The cache was uncovered by security firm Trustwave as part of its research into the Pony Botnet - a type of spyware that infects PCs and logs their users' keystrokes to access information.
Many people use the same password for multiple accounts - including online banking - and the cybercriminals are likely to sell the data on to hackers. The attack appears to be global, with many users of two Russian social networks affected, along with Facebook, Twitter, Yahoo, Linkedin, Google and other sites.
"Another interesting item on the list is the payroll service provider adp.com.

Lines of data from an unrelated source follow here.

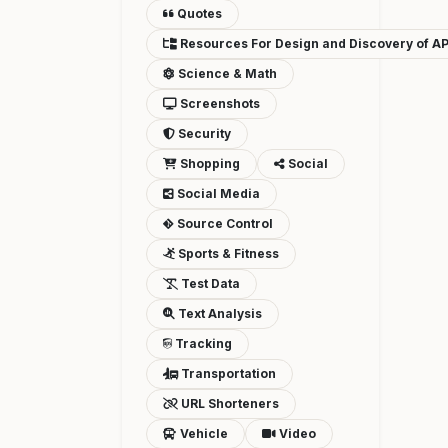
Quotes
Resources For Design and Discovery of AP
Science & Math
Screenshots
Security
Shopping
Social
Social Media
Source Control
Sports & Fitness
Test Data
Text Analysis
Tracking
Transportation
URL Shorteners
Vehicle
Video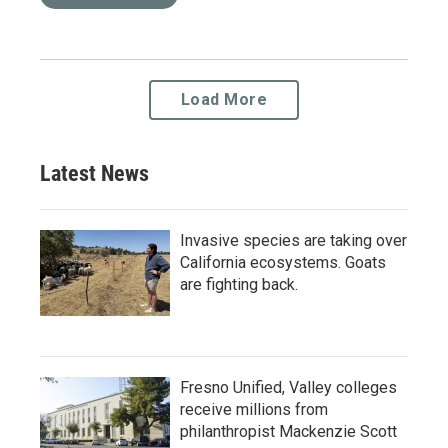
Load More
Latest News
Invasive species are taking over
California ecosystems. Goats
are fighting back.
Fresno Unified, Valley colleges
receive millions from
philanthropist Mackenzie Scott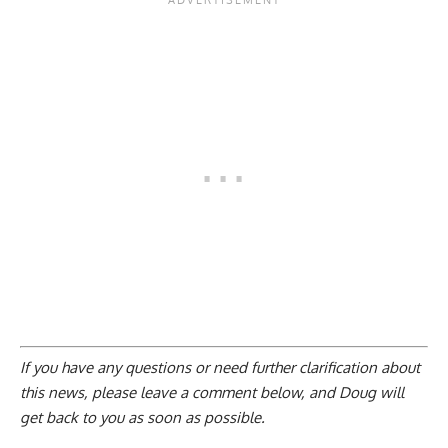
If you have any questions or need further clarification about
this news, please
leave a comment below
, and Doug will
get back to you as soon as possible.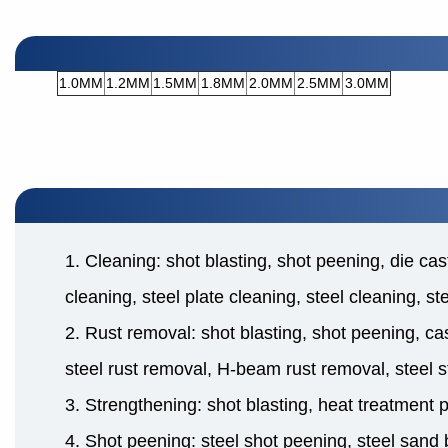
1.0MM
1.2MM
1.5MM
1.8MM
2.0MM
2.5MM
3.0MM
1. Cleaning: shot blasting, shot peening, die cas
cleaning, steel plate cleaning, steel cleaning, s
2. Rust removal: shot blasting, shot peening, cas
steel rust removal, H-beam rust removal, steel s
3. Strengthening: shot blasting, heat treatment 
4. Shot peening: steel shot peening, steel sand b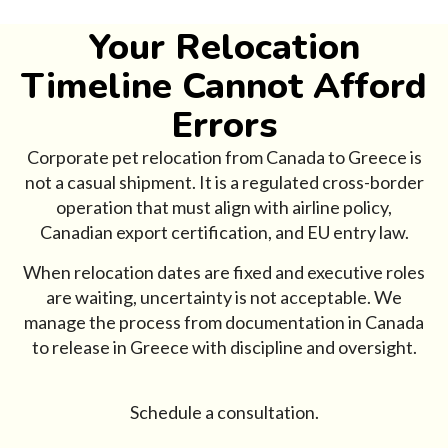
Your Relocation
Timeline Cannot Afford
Errors
Corporate pet relocation from Canada to Greece is
not a casual shipment. It is a regulated cross-border
operation that must align with airline policy,
Canadian export certification, and EU entry law.
When relocation dates are fixed and executive roles
are waiting, uncertainty is not acceptable. We
manage the process from documentation in Canada
to release in Greece with discipline and oversight.
Schedule a consultation.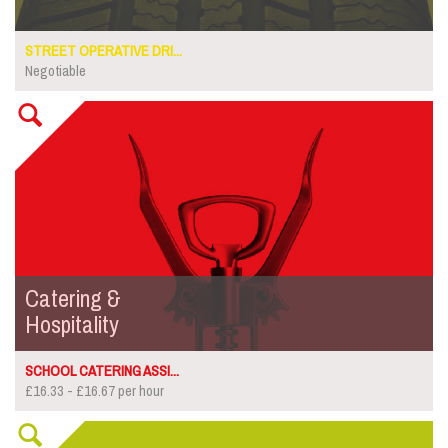
STREET OPERATIVE DRI...
Negotiable
Catering &
Hospitality
SCHOOL CATERING ASSI...
£16.33 - £16.67 per hour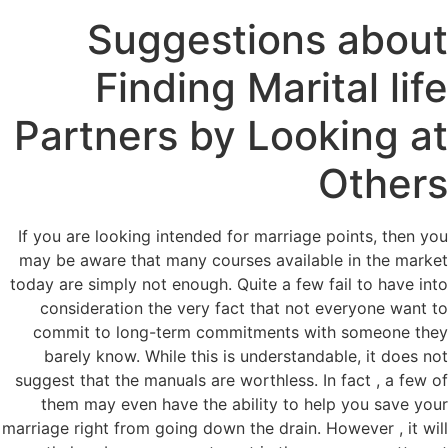
Suggestions about
Finding Marital life
Partners by Looking at
Others
If you are looking intended for marriage points, then you
may be aware that many courses available in the market
today are simply not enough. Quite a few fail to have into
consideration the very fact that not everyone want to
commit to long-term commitments with someone they
barely know. While this is understandable, it does not
suggest that the manuals are worthless. In fact , a few of
them may even have the ability to help you save your
marriage right from going down the drain. However , it will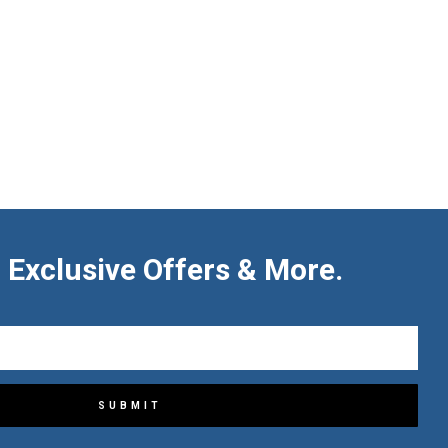
 Exclusive Offers & More.
SUBMIT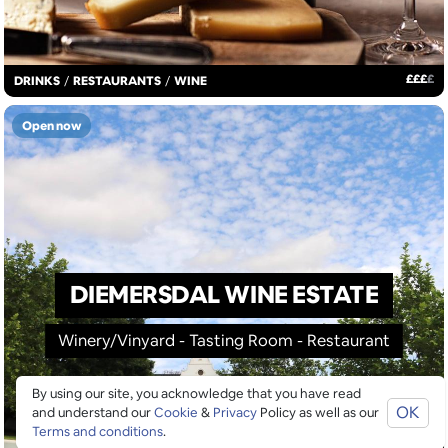
£
£
£
£
DRINKS
/
RESTAURANTS
/
WINE
Open now
DIEMERSDAL WINE ESTATE
Winery/Vinyard - Tasting Room - Restaurant
By using our site, you acknowledge that you have read
OK
and understand our
Cookie
&
Privacy
Policy as well as our
Terms and conditions
.
MAP VIEW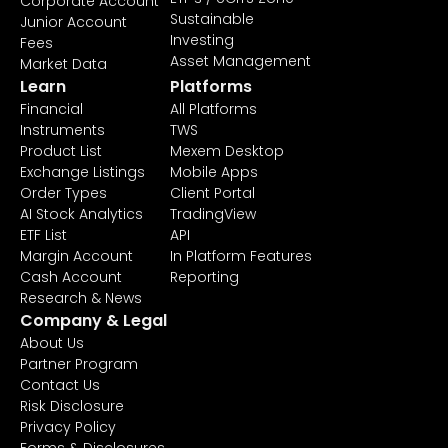
Corporate Account
Sustainable
Junior Account
Investing
Fees
Asset Management
Market Data
Learn
Platforms
Financial
All Platforms
Instruments
TWS
Product List
Mexem Desktop
Exchange Listings
Mobile Apps
Order Types
Client Portal
AI Stock Analytics
TradingView
ETF List
API
Margin Account
In Platform Features
Cash Account
Reporting
Research & News
Company & Legal
About Us
Partner Program
Contact Us
Risk Disclosure
Privacy Policy
Forms & Disclosures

It is only natural to have such domains in the mix, but it is surprising to see it ranked #9 on the top domains list," write researchers Daniel Chechik and Anat Davidi.
"Facebook accounts are a nice catch for cyber criminals, but payroll services accounts could actually have direct financial repercussions."
Shockingly, the team found that nearly 16,000 of the accounts had their password set to '123456' - and the next most popular four were '123456789', '1234', 'password' and '12345'.
It's also a good idea to use all the security features available in the application itself - Facebook's Login Notifications and Login Approvals, for example, or Google's two-step verification.
"Such services can warn you if your account is accessed in an unexpected way (such as from a computer you have not used before), and force you to authorise the login via a second device (such as your mobile phone)," Cluley explains.
Most anti-virus packages protect against this malware, so it's likely only to infect those who have let their protection become out of date. To be on the safe side, users should change their password, from a machine they're sure is clean - otherwise the new password could be logged as well.